Somatic hypermutation (SHM) of the immunoglobulin variable (IgV) loci is a key process in antibody affinity maturation. The enzyme activation-induced deaminase (AID), initiates SHM by creating C → U mismatches on single-stranded DNA (ssDNA). AID has preferential hotspot motif targets in the context of WRC/GYW (W = A/T, R = A/G, Y = C/T) and particularly at WGCW overlapping hotspots where hotspots appear opposite each other on both strands. Subsequent recruitment of the low-fidelity DNA repair enzyme, Polymerase eta (Polη), during mismatch repair, creates additional mutations at WA/TW sites. Although there are more than 50 functional immunoglobulin heavy chain variable (IGHV) segments in humans, the fundamental differences between these genes and their ability to respond to all possible foreign antigens is still poorly understood. To better understand this, we generated profiles of WGCW hotspots in each of the human IGHV genes and found the expected high frequency in complementarity determining regions (CDRs) that encode the antigen binding sites but also an unexpectedly high frequency of WGCW in certain framework (FW) sub-regions. Principal Components Analysis (PCA) of these overlapping AID hotspot profiles revealed that one major difference between IGHV families is the presence or absence of WGCW in a sub-region of FW3 sometimes referred to as "CDR4." Further differences between members of each family (e.g., IGHV1) are primarily determined by their WGCW densities in CDR1. We previously suggested that the co-localization of AID overlapping and Polη hotspots was associated with high mutability of certain IGHV sub-regions, such as the CDRs. To evaluate the importance of this feature, we extended the WGCW profiles, combining them with local densities of Polη (WA) hotspots, thus describing the co-localization of both types of hotspots across all IGHV genes. We also verified that co-localization is associated with higher mutability. PCA of the co-localization profiles showed CDR1 and CDR2 as being the main contributors to variance among IGHV genes, consistent with the importance of these sub-regions in antigen binding. Our results suggest that AID overlapping (WGCW) hotspots alone or in conjunction with Polη (WA/TW) hotspots are key features of evolutionary variation between IGHV genes.

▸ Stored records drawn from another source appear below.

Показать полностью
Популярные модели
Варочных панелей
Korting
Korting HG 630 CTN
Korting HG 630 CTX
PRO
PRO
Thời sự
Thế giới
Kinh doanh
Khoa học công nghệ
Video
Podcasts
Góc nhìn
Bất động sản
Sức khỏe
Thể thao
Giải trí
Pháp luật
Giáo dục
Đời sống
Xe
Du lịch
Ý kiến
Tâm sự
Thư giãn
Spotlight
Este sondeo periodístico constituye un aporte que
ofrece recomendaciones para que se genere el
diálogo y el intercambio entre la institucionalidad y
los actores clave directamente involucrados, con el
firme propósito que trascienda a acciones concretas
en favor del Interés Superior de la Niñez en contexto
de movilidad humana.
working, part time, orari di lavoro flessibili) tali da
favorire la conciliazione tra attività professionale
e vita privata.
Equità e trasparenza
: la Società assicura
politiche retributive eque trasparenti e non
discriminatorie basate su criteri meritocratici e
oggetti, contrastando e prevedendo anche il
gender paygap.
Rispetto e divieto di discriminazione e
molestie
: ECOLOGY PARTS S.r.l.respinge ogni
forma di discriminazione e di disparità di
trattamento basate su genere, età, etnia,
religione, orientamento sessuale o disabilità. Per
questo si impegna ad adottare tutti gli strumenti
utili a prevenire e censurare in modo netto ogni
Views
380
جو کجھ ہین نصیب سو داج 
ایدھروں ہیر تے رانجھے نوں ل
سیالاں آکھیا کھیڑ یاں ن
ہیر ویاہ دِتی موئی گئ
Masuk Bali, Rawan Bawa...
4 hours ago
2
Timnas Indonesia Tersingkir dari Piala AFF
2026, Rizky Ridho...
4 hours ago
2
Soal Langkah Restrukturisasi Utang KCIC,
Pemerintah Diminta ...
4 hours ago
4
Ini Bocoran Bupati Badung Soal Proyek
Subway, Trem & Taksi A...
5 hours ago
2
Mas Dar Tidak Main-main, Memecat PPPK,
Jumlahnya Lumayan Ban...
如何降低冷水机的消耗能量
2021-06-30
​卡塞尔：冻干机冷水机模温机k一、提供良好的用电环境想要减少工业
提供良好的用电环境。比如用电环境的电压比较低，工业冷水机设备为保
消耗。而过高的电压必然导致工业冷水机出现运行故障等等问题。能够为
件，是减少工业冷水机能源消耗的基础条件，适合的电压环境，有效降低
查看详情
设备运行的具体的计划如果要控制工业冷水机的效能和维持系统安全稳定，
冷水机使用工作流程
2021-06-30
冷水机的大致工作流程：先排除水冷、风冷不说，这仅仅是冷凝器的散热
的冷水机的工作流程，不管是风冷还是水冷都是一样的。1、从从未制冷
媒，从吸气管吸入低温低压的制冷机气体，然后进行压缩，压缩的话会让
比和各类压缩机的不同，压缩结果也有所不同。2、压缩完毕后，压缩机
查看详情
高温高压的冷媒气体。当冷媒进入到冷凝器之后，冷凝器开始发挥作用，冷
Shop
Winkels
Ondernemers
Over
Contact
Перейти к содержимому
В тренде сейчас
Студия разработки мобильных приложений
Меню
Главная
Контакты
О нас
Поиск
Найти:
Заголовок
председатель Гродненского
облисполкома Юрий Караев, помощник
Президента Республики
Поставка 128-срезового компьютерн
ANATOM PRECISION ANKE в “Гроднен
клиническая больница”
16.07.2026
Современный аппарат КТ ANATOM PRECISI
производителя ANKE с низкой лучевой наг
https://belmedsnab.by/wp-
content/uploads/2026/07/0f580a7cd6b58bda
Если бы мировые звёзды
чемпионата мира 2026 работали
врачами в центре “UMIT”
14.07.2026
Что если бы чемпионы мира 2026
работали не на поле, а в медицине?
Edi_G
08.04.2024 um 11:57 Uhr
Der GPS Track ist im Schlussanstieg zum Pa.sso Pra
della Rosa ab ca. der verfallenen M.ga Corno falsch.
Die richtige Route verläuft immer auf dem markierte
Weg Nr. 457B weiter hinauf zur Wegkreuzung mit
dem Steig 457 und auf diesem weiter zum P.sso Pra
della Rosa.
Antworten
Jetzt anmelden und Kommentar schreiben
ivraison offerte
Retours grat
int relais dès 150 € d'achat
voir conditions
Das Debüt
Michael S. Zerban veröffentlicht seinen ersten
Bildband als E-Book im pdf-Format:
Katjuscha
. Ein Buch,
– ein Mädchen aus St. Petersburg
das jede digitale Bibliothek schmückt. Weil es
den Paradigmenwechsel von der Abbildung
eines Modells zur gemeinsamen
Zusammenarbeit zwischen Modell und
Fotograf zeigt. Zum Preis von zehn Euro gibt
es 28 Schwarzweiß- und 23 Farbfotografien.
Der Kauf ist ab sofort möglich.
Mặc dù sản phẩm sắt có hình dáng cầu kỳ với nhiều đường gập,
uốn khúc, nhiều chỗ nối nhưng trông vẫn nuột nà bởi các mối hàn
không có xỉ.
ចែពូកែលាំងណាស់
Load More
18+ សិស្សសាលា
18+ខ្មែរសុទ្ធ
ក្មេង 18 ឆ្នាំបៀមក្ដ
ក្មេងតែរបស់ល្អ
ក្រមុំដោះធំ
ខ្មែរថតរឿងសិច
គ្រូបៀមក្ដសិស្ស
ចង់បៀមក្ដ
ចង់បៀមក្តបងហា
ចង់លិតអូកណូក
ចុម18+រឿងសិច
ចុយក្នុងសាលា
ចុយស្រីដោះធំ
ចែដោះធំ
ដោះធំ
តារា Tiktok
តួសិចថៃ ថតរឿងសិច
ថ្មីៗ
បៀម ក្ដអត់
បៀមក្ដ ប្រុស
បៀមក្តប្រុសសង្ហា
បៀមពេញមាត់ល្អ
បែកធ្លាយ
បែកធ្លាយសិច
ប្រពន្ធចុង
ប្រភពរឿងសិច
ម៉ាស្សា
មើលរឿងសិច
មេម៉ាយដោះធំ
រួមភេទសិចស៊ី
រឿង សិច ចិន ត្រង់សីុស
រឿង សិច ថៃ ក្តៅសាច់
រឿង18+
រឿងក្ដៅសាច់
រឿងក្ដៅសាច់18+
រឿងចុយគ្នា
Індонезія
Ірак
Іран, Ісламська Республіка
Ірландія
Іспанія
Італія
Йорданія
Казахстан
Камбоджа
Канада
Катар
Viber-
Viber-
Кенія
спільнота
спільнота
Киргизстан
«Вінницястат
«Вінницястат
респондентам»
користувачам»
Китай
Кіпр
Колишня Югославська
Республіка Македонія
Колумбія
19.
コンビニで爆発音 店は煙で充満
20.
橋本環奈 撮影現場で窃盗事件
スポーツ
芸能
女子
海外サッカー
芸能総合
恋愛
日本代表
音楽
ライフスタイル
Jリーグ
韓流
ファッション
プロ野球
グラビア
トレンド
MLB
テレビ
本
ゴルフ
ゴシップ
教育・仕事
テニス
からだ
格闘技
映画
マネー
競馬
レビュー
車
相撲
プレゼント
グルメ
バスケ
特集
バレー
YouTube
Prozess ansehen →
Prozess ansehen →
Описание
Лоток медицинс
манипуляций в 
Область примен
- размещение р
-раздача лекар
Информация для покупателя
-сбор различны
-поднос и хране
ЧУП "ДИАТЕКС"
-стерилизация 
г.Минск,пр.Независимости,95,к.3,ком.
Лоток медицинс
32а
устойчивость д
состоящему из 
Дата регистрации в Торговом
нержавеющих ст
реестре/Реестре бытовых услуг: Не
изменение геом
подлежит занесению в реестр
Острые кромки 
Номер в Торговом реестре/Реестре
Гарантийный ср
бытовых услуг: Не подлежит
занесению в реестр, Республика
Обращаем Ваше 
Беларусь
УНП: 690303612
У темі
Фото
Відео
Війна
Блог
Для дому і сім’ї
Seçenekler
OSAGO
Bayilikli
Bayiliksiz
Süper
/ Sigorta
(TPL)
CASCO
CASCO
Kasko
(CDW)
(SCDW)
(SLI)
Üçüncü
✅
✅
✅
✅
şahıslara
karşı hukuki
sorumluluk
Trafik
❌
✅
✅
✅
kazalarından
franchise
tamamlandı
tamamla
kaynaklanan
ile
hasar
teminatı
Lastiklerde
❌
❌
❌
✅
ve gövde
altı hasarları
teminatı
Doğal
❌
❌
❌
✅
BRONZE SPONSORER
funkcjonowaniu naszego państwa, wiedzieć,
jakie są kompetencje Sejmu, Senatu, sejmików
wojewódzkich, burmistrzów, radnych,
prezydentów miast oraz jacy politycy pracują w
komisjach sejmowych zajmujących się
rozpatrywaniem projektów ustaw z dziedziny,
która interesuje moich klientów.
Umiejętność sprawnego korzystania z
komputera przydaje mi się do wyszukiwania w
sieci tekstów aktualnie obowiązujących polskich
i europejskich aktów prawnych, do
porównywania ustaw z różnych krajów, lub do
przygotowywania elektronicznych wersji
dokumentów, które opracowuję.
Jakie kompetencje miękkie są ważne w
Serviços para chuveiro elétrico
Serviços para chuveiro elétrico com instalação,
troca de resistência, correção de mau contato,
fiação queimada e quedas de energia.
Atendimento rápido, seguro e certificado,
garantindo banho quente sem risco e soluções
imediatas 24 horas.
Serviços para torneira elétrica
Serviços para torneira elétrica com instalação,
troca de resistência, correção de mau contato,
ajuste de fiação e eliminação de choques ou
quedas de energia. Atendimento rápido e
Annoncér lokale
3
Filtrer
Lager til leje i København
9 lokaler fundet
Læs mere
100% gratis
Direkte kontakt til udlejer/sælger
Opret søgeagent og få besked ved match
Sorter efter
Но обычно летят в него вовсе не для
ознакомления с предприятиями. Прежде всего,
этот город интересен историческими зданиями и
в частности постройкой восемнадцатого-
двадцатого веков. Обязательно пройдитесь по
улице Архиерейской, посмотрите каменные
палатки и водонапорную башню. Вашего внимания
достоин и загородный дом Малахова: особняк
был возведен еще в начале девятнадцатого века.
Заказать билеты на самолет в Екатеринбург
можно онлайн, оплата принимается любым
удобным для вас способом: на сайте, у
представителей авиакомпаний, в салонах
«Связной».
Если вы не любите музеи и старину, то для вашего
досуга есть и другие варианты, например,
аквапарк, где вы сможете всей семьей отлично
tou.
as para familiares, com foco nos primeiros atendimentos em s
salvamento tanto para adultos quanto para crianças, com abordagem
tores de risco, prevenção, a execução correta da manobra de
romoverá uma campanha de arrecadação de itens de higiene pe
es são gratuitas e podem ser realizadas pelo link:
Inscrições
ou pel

体细胞超突变(SHM)是免疫球蛋白可变(IgV)基因座抗体亲和力成熟的关键过程。酶激活诱导脱氨酶(AID)通过在单链 DNA(ssDNA)上创建 C→U 错配来启动 SHM。AID 在 WRC/GYW(W=A/T,R=A/G,Y=C/T)的背景下具有优先热点基序靶标,特别是在 WGCW 重叠热点中,热点出现在两条链上彼此相对。随后,低保真度 DNA 修复酶聚合酶 eta(Polη)的募集在错配修复过程中,在 WA/TW 位点产生额外的突变。尽管人类有 50 多个功能性免疫球蛋白重链可变(IGHV)片段,但这些基因之间的基本差异及其对所有可能的外来抗原的反应能力仍知之甚少。为了更好地理解这一点,我们生成了人类 IGHV 基因中每个基因的 WGCW 热点图谱,并在编码抗原结合位点的互补决定区(CDR)中发现了预期的高频,但在某些框架(FW)亚区中也发现了出乎意料的高频 WGCW。对这些重叠 AID 热点图谱的主成分分析(PCA)表明,IGHV 家族之间的一个主要区别是 FW3 中的一个亚区是否存在 WGCW,该亚区有时被称为“CDR4”。每个家族成员之间的进一步差异(例如,IGHV1)主要取决于其在 CDR1 中的 WGCW 密度。我们之前曾提出,AID 重叠和 Polη 热点的共定位与某些 IGHV 亚区(如 CDR)的高突变率有关。为了评估此特征的重要性,我们扩展了 WGCW 图谱,将其与 Polη(WA)热点的局部密度结合在一起,从而描述了所有 IGHV 基因中这两种热点的共定位。我们还验证了共定位与更高的突变率相关。共定位图谱的 PCA 显示 CDR1 和 CDR2 是 IGHV 基因之间方差的主要贡献者,这与这些亚区在抗原结合中的重要性一致。我们的结果表明,AID 重叠(WGCW)热点单独或与 Polη(WA/TW)热点一起是 IGHV 基因之间进化变异的关键特征。